TASK GOAL -
In how many lines of the listing below does "softaculous" appear? Reply with the number only.

□ □ □ □ □

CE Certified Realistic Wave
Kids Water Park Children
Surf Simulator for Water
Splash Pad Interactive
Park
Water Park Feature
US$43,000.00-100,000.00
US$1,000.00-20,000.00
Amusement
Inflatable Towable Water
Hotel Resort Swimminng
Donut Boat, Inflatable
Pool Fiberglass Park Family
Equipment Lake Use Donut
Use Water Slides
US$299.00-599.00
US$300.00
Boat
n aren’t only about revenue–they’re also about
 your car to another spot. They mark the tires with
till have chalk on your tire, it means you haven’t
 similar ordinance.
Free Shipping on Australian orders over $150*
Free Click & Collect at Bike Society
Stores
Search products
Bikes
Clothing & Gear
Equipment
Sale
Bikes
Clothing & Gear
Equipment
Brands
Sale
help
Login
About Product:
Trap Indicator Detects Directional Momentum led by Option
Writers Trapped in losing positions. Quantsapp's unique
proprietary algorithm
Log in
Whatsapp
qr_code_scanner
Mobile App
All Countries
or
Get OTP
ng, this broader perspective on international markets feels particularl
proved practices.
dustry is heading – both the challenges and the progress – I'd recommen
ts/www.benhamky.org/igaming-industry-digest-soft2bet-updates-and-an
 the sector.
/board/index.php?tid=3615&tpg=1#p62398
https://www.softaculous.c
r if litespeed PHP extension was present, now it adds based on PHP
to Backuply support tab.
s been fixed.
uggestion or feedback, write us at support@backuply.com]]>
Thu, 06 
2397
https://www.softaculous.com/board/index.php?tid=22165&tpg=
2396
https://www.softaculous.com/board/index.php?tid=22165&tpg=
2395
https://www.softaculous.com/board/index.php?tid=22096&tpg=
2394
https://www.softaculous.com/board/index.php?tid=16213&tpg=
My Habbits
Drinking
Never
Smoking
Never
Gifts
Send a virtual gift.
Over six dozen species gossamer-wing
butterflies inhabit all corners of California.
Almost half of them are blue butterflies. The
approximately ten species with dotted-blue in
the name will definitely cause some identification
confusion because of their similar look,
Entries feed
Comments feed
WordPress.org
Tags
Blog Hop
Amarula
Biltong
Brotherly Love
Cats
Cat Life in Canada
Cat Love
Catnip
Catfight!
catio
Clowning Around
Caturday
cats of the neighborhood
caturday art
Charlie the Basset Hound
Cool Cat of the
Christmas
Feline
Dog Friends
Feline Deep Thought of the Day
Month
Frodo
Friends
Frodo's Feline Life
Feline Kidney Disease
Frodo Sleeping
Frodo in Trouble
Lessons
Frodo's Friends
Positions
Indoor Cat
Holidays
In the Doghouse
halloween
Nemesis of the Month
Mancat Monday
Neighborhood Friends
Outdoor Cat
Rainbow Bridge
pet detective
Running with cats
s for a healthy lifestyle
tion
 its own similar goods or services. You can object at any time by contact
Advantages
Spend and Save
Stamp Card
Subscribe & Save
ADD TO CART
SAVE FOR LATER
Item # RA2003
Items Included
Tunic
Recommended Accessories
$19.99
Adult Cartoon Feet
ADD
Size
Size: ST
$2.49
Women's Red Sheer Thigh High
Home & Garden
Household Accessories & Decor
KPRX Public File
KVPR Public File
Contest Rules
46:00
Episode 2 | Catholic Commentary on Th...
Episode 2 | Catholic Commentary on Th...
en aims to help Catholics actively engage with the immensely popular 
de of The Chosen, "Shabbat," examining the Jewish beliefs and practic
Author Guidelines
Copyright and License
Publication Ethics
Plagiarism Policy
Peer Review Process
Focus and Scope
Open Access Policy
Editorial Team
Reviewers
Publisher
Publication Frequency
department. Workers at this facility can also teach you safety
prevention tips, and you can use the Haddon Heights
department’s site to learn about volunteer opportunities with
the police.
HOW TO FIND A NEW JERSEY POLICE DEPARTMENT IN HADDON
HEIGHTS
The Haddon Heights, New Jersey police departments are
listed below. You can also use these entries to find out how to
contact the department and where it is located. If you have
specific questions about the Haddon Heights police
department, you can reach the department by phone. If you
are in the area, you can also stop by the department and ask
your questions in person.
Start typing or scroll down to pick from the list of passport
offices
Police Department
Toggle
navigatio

□ □ □ □ □

FINISHED TASK -
5